KUTIPAN YANG DIBERIKAN:
Presiden Iran ini memang terkenal di seluruh dunia karena kehidupan sederhananya. Dia menolak gaji Presiden, menolak fasilitas negara, menolak mobil dinas mewah, menolak rumah dinas, dan hanya bersedia menerima gaji guru besar Universitas Teheran sebesar US$250/bln. Dia hanya tinggal di rumah kecil seluas 120 m2 peninggalan orang tua. Selama sekian tahun memerintah, Ahamdinejad fokus pada perang terhadap korupsi.

Bermewah-mewah saat sebagian besar hidup rakyat menderita? Hmm....

“ Berikanlah hartamu kepada keluarga-keluarga yang dekat akan haknya, kepada orang miskin dan dalam perjalanan. Dan janganlah kamu menghambur-hamburkan hartamu secara boros. Sesungguhnya pemboros-pemboros itu adalah saudara-saudara setan. Dan setan sangat ingkar kepada Tuhannya .” (QS. Al Israa: 26-27)

DATA YANG DIBERIKAN:
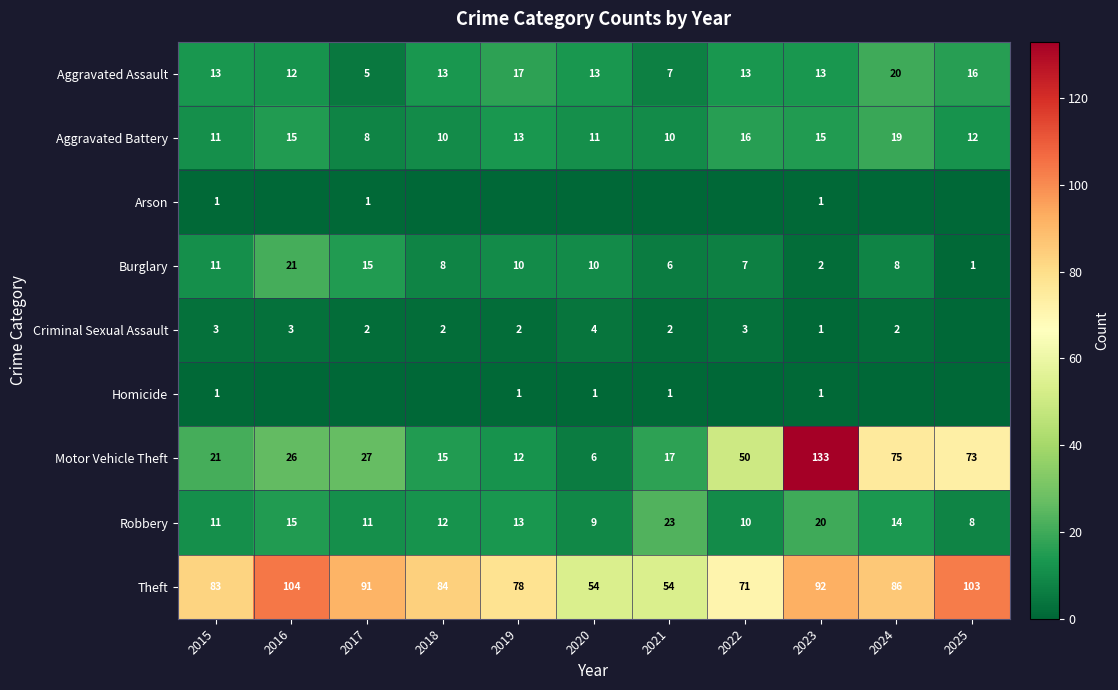

What is the spread (max minus min) of values at 2016?

104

KETENTUAN LATIHAN:
Tolong tentukan apakah setiap pernyataan berikut sesuai dengan kutipan tentang presiden Iran, lalu jawab ya atau tidak beserta kata-kata penentu dari kutipan itu, dikutip persis.
1. Presiden itu hanya mau menerima gaji guru besar Universitas Teheran.
2. Presiden itu tinggal di rumah dinas.
3. Ayat yang dikutip melarang menghambur-hamburkan harta.

JAWABAN LATIHAN:
1. Ya: "hanya bersedia menerima gaji guru besar Universitas Teheran sebesar US$250/bln"
2. Tidak: "menolak rumah dinas"
3. Ya: "Dan janganlah kamu menghambur-hamburkan hartamu secara boros."